*Текст для работы*.
Наиболее зрелую литературу в восемнадцатом веке, как мне кажется, создали англичане – такие как Генри Филдинг, Лоуренс Стерн или Оливер Гольдсмит. В их произведениях преобладает приземленно-физиологический, рационально-практический (sensible) взгляд на Любовь, которая признается занятием увлекательным, приятным и – при разумном отношении – полезным, однако же не до такой степени важным, чтобы стоило сходить из-за этого с ума и губить себе жизнь. Общий тон скорее снисходителен, во всяком случае не восторжен. Возлюбленные, которых мы встречаем на страницах английских романов, сочетают сентиментальность с рассудительностью, не расшибают себе лбы о непреодолимые препятствия. Любовь делится на несерьезную и серьезную.
К первой категории относятся легкие интрижки, затеваемые с сугубо карнальными намерениями, причем авторы романов (и мемуаристы эпохи) относятся к таким связям весело, без осуждения. Целью отношений второго разряда считается создание семьи. Впрочем, значение этой новой концепции – брака по сердечной привязанности – трудно переоценить. Это был очень важный шаг в сторону симбиотического восприятия Любви.

*Что нужно сделать*.
1: Перепишите без изменений отрывок из текста о любви в английской литературе: от слов, в которых есть «Наиболее зрелую литературу», до слов «несерьезную и серьезную.».
2: Ответьте по тексту о любви в английской литературе:
(a) Каких английских писателей восемнадцатого века называет автор?
(b) Как авторы романов и мемуаристы эпохи относятся к легким интрижкам?
(c) Что считается целью отношений второго разряда?
3: Перескажите текст о любви в английской литературе в двух предложениях.
Данные ниже с текстом никак не связаны.

*Исходные данные*.

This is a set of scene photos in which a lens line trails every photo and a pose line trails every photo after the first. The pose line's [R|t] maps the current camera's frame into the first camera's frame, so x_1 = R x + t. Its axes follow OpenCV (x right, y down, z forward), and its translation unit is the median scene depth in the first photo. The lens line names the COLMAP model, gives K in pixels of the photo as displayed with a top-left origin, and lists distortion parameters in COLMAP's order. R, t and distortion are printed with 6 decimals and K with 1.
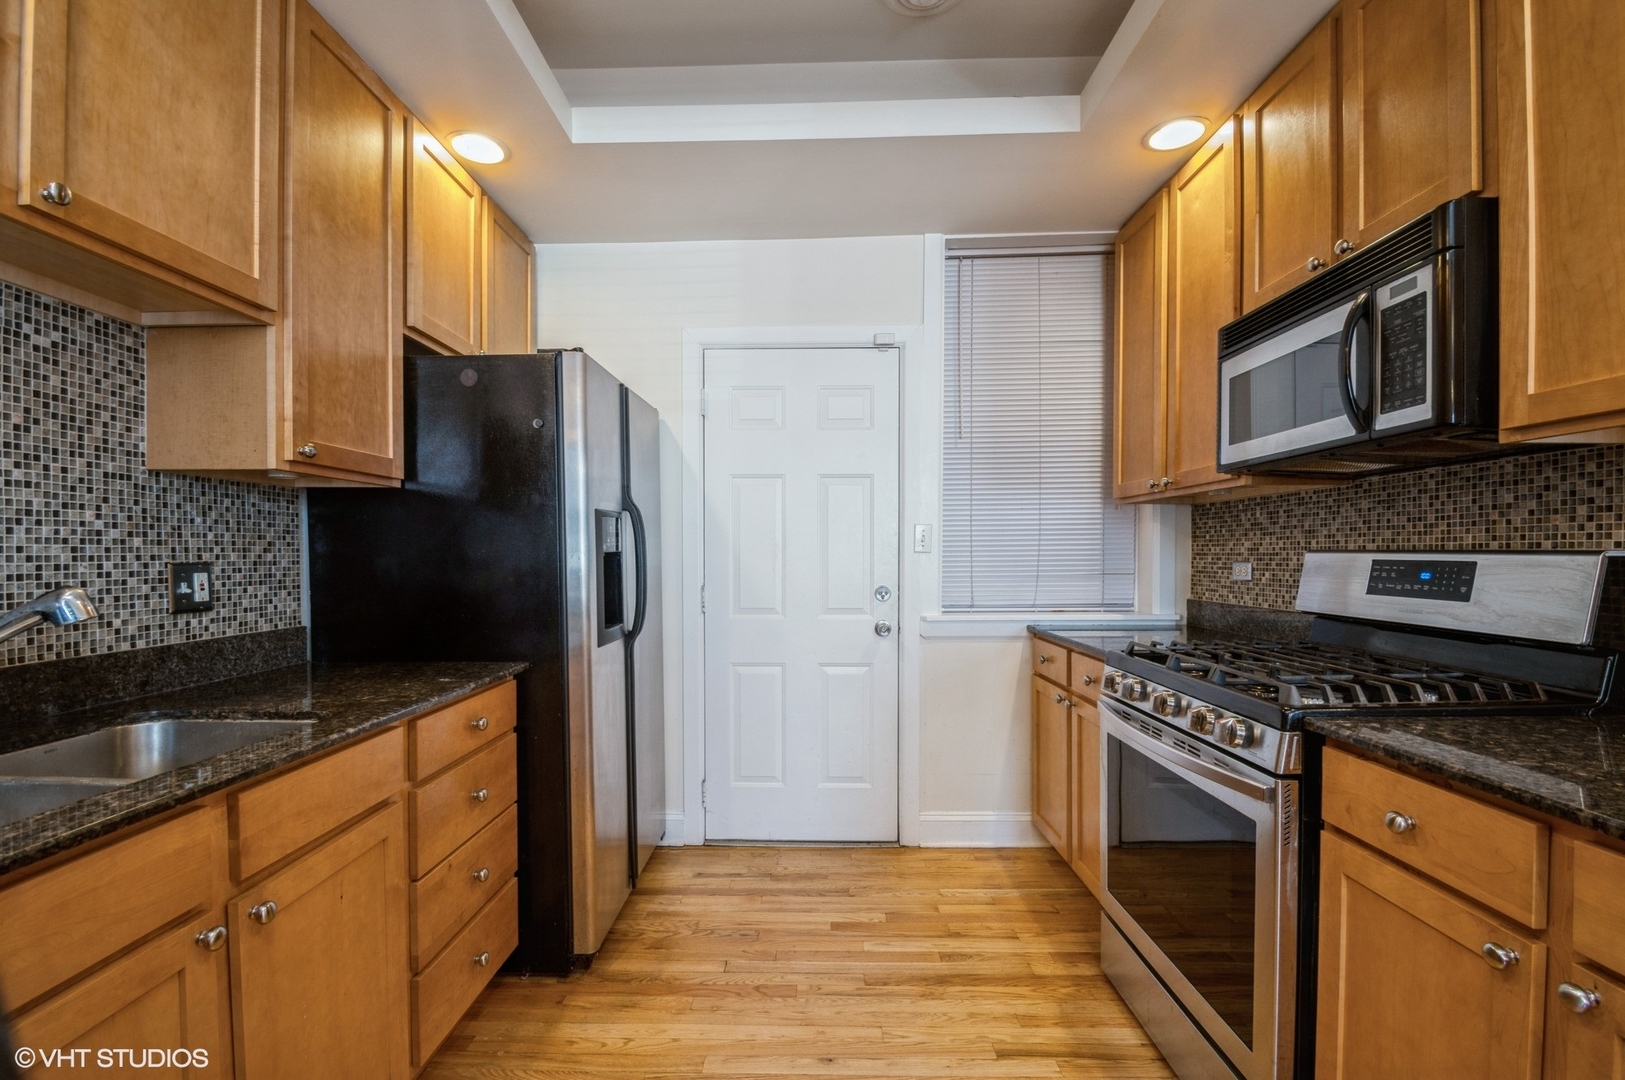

*Ответы по порядку*.
1:
Наиболее зрелую литературу в восемнадцатом веке, как мне кажется, создали англичане – такие как Генри Филдинг, Лоуренс Стерн или Оливер Гольдсмит. В их произведениях преобладает приземленно-физиологический, рационально-практический (sensible) взгляд на Любовь, которая признается занятием увлекательным, приятным и – при разумном отношении – полезным, однако же не до такой степени важным, чтобы стоило сходить из-за этого с ума и губить себе жизнь. Общий тон скорее снисходителен, во всяком случае не восторжен. Возлюбленные, которых мы встречаем на страницах английских романов, сочетают сентиментальность с рассудительностью, не расшибают себе лбы о непреодолимые препятствия. Любовь делится на несерьезную и серьезную.

2:
(a) Генри Филдинга, Лоуренса Стерна и Оливера Гольдсмита.
(b) Весело, без осуждения.
(c) Создание семьи.

3: Автору кажется, что наиболее зрелую литературу восемнадцатого века создали англичане, у которых преобладает приземленный, рационально-практический взгляд на Любовь как на занятие приятное и полезное, но не настолько важное, чтобы губить из-за него жизнь. Любовь в их романах делится на несерьезную, то есть легкие интрижки, к которым относятся весело, и серьезную, цель которой создание семьи, а брак по сердечной привязанности стал очень важным шагом к симбиотическому восприятию Любви.